_INFORMATION SHOWN_
=-=-=-=-=

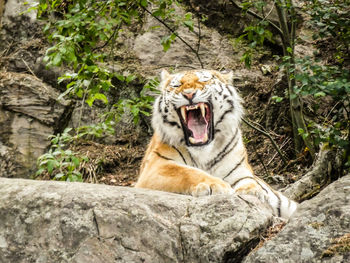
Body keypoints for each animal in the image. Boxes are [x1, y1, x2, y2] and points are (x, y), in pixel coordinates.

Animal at [135, 69, 296, 220]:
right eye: (177, 85)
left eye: (203, 81)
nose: (189, 94)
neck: (203, 152)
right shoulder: (156, 166)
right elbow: (187, 172)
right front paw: (214, 185)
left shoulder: (240, 169)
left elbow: (249, 180)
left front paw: (254, 190)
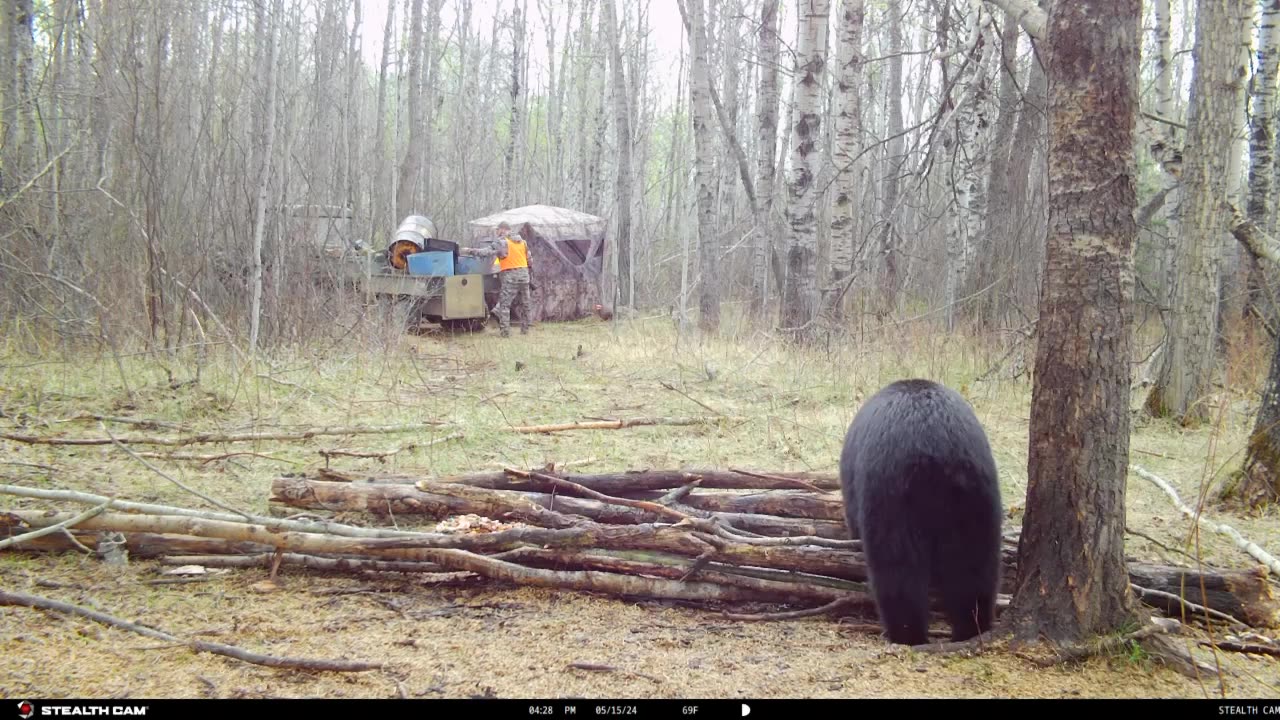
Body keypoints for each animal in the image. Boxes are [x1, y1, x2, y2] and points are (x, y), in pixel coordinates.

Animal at [839, 376, 1008, 645]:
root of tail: (933, 450)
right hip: (975, 492)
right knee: (975, 565)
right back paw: (971, 627)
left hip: (891, 494)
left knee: (896, 567)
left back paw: (906, 633)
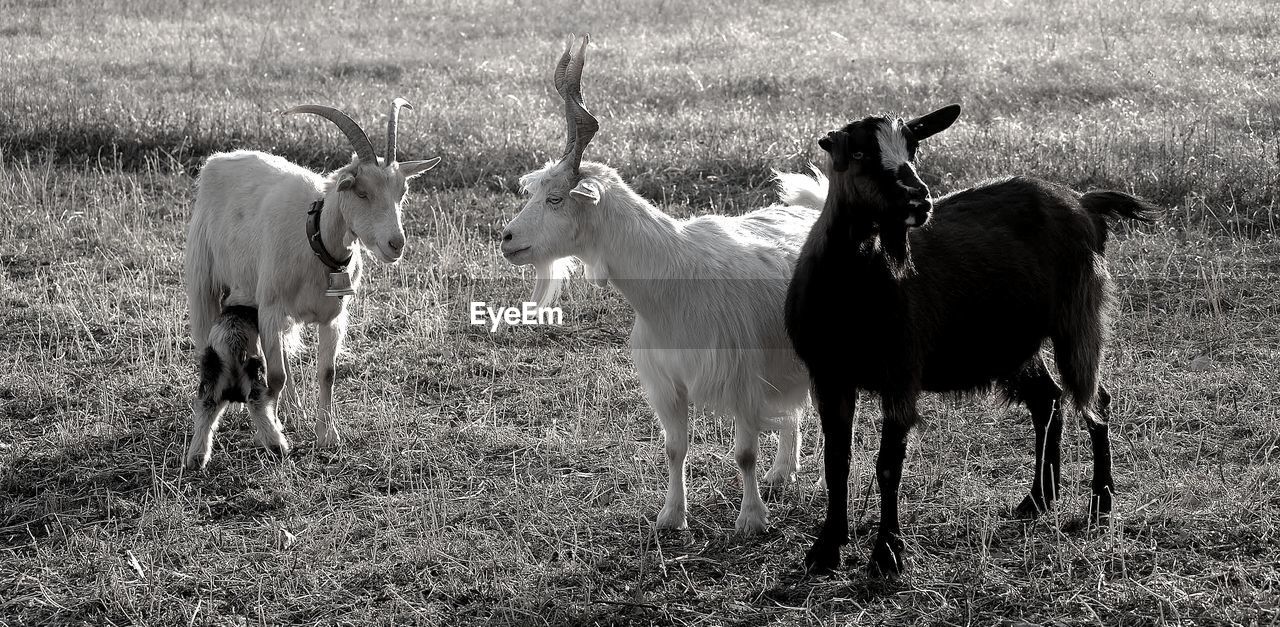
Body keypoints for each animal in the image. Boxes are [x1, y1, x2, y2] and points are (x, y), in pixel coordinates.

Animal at [180, 97, 440, 468]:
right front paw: (272, 429)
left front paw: (327, 435)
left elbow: (326, 373)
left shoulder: (332, 316)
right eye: (361, 192)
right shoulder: (270, 308)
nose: (396, 244)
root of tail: (219, 159)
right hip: (205, 279)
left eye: (402, 192)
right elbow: (275, 376)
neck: (314, 240)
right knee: (216, 353)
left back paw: (294, 410)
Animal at [499, 35, 819, 534]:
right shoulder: (668, 381)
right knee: (793, 410)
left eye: (554, 199)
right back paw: (783, 472)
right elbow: (674, 449)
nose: (507, 239)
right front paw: (671, 516)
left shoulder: (742, 378)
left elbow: (744, 453)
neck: (675, 282)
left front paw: (750, 519)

=-=-=-=-=

_EXERCISE BRIEF_
Transcribe each entry above character for character, omitting pictures.

_SOLVED EXERCISE_
Body keypoints for each animal in the image. Boxes are [x1, y1, x2, y2] and points are (x, y), in pixel coordinates.

Animal at [135, 69, 296, 220]:
right eye: (177, 85)
left eye: (203, 81)
nose: (189, 94)
neck: (203, 152)
right shoulder: (156, 166)
right elbow: (187, 172)
right front paw: (214, 185)
left shoulder: (240, 169)
left elbow: (249, 180)
left front paw: (254, 190)
Body keypoints for each animal in the image. Boxes are [x1, y1, x2, y2] and points are (x, y), in pixel coordinates.

Animal at [839, 376, 1008, 645]:
root of tail: (933, 450)
right hip: (975, 492)
right knee: (975, 565)
right back paw: (971, 627)
left hip: (891, 494)
left knee: (896, 567)
left back paw: (906, 633)
Body keypoints for each animal in the image. Boxes are [x1, y1, x2, y2] and points are (x, y), in pixel coordinates.

Animal at [180, 97, 440, 468]:
right front paw: (272, 429)
left front paw: (327, 435)
left elbow: (326, 373)
left shoulder: (332, 316)
right eye: (361, 192)
right shoulder: (270, 308)
nose: (396, 244)
root of tail: (219, 159)
right hip: (205, 279)
left eye: (402, 192)
right elbow: (275, 376)
neck: (314, 240)
right knee: (216, 353)
left back paw: (294, 410)
Animal at [499, 35, 819, 534]:
right shoulder: (668, 381)
right knee: (793, 410)
left eye: (554, 199)
right back paw: (783, 472)
right elbow: (674, 449)
nose: (507, 239)
right front paw: (671, 516)
left shoulder: (742, 378)
left elbow: (744, 453)
neck: (675, 282)
left front paw: (750, 519)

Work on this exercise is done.